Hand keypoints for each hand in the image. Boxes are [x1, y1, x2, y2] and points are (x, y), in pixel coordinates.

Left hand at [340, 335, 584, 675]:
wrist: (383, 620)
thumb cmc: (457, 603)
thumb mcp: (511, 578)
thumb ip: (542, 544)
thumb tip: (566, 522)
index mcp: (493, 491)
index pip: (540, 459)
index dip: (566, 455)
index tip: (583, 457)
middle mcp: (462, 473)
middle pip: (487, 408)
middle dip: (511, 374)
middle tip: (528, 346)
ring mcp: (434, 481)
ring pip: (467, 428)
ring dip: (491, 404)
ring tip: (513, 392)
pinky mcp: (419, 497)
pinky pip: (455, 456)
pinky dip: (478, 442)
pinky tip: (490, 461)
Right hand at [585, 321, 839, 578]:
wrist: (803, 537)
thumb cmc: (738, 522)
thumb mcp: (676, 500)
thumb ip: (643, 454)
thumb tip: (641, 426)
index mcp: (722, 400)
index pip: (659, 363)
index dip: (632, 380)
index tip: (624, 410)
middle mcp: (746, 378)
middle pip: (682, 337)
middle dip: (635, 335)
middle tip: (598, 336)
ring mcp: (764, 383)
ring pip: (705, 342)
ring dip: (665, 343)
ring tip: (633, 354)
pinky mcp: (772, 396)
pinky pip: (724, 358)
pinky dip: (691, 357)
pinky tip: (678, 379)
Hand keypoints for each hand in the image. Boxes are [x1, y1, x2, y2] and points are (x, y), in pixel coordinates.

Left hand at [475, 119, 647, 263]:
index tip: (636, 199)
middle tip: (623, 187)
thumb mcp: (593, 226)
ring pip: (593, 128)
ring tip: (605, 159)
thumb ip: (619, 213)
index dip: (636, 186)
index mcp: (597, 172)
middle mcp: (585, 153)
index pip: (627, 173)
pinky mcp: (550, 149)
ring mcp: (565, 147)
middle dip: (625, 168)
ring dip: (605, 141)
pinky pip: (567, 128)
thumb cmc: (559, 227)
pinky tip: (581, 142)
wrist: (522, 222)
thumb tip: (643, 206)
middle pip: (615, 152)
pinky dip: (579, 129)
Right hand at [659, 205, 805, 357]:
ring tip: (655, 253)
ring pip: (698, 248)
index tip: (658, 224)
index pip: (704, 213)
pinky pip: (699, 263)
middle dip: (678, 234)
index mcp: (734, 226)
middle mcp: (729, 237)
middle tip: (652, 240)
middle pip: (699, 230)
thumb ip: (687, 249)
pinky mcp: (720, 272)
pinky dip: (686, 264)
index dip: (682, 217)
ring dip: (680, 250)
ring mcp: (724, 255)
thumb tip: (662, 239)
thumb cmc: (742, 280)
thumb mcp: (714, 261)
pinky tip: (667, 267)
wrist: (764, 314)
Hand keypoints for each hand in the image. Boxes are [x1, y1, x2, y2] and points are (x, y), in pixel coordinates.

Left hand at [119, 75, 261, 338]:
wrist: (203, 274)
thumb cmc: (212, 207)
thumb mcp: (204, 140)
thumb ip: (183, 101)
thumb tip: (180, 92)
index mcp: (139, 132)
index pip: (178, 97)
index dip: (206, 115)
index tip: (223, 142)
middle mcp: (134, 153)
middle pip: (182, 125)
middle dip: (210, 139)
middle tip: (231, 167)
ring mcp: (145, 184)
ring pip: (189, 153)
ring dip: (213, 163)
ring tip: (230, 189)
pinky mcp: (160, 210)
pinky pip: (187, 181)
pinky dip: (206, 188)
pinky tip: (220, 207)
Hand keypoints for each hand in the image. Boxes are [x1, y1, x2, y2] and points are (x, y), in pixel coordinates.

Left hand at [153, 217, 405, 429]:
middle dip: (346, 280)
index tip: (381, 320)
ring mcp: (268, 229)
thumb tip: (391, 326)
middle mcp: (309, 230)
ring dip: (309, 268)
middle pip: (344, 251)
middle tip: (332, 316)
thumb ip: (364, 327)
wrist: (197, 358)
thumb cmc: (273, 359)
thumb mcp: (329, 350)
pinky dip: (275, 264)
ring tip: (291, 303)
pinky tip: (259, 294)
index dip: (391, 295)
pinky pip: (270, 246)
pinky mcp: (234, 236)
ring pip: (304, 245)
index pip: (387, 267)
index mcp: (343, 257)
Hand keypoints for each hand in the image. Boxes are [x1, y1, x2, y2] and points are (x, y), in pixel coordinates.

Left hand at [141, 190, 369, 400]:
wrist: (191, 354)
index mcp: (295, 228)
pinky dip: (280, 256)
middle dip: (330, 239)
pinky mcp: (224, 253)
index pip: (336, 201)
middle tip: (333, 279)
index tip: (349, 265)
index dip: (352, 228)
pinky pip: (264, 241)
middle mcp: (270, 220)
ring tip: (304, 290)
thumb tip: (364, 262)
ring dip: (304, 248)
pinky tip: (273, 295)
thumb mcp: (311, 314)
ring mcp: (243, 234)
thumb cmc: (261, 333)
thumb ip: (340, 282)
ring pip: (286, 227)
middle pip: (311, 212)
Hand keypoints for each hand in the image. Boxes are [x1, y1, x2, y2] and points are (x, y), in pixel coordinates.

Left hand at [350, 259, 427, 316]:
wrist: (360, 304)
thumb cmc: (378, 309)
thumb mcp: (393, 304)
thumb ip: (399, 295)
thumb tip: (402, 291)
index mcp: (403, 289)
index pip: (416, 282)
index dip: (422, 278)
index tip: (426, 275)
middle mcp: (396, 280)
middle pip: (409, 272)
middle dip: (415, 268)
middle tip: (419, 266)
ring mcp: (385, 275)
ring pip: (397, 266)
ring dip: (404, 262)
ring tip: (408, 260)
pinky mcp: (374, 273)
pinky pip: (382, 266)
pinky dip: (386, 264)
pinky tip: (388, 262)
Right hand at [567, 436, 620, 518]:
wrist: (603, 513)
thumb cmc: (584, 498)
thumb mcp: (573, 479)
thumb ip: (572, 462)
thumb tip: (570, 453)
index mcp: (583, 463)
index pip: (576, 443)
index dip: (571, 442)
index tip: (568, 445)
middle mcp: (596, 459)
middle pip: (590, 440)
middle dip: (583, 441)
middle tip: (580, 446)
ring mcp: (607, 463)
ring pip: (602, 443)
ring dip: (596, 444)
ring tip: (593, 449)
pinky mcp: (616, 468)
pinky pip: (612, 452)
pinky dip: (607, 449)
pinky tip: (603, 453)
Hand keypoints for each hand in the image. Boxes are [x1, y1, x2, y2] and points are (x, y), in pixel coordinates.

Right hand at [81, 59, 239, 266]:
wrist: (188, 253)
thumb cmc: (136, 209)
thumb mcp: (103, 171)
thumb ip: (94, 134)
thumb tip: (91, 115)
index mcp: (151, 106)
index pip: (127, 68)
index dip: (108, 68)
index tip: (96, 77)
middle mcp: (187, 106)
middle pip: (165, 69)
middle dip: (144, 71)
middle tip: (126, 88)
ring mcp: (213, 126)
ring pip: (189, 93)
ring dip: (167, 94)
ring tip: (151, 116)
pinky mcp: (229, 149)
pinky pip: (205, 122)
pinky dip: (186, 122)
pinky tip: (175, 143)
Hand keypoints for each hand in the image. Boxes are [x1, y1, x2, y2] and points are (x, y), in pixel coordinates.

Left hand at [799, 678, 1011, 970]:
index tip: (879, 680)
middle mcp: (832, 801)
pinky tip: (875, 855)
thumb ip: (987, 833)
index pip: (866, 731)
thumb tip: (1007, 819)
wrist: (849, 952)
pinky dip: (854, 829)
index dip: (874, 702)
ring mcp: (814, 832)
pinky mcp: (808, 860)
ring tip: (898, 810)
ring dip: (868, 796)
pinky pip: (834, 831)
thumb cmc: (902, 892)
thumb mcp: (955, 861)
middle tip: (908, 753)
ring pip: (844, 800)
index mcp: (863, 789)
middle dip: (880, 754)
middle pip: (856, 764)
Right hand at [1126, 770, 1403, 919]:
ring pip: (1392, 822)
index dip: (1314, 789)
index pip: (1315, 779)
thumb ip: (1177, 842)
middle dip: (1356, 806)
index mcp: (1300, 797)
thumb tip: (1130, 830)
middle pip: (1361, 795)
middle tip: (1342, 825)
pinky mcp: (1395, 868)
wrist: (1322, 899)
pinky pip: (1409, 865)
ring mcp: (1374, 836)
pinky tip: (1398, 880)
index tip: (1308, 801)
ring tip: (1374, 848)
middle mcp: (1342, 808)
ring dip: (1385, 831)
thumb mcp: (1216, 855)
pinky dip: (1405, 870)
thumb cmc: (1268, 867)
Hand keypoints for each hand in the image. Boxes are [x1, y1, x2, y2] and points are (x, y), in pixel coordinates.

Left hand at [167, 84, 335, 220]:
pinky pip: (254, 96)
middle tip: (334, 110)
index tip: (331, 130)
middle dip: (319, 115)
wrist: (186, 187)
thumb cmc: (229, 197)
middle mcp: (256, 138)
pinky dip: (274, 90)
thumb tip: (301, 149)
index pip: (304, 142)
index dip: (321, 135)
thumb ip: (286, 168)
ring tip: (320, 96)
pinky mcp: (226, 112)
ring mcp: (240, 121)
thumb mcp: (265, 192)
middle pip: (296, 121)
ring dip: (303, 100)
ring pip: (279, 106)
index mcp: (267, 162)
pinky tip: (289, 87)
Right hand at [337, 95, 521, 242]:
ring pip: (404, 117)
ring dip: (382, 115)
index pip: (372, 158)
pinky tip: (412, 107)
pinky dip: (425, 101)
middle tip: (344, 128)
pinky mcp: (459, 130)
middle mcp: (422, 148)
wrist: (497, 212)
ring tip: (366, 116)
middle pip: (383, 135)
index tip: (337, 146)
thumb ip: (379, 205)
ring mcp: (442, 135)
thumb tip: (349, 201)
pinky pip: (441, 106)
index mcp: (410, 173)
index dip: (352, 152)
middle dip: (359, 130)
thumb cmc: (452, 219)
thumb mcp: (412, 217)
————————
— TASK TO CARRY OUT —
What are the lines, exactly as written above, from the line with "index mcp: (295, 228)" to the line with "thumb ip: (399, 295)", both included? Output only those.

— THE ANSWER —
index mcp: (295, 228)
pinky dip: (280, 256)
middle dip: (330, 239)
pinky mcp: (224, 253)
index pip: (336, 201)
middle tip: (333, 279)
index tip: (349, 265)
index dip: (352, 228)
pinky pip: (264, 241)
middle mcp: (270, 220)
ring tip: (304, 290)
thumb tip: (364, 262)
ring dip: (304, 248)
pinky tip: (273, 295)
thumb mcp: (311, 314)
ring mcp: (243, 234)
thumb cmc: (261, 333)
thumb ip: (340, 282)
ring pip: (286, 227)
middle pip: (311, 212)
Hand keypoints for each hand in the image. Boxes are [x1, y1, x2, y2] and points are (x, y), in pixel coordinates.

Left hand at [350, 259, 427, 316]:
wrist: (360, 304)
thumb cmc: (378, 309)
thumb mcp: (393, 304)
thumb ip: (399, 295)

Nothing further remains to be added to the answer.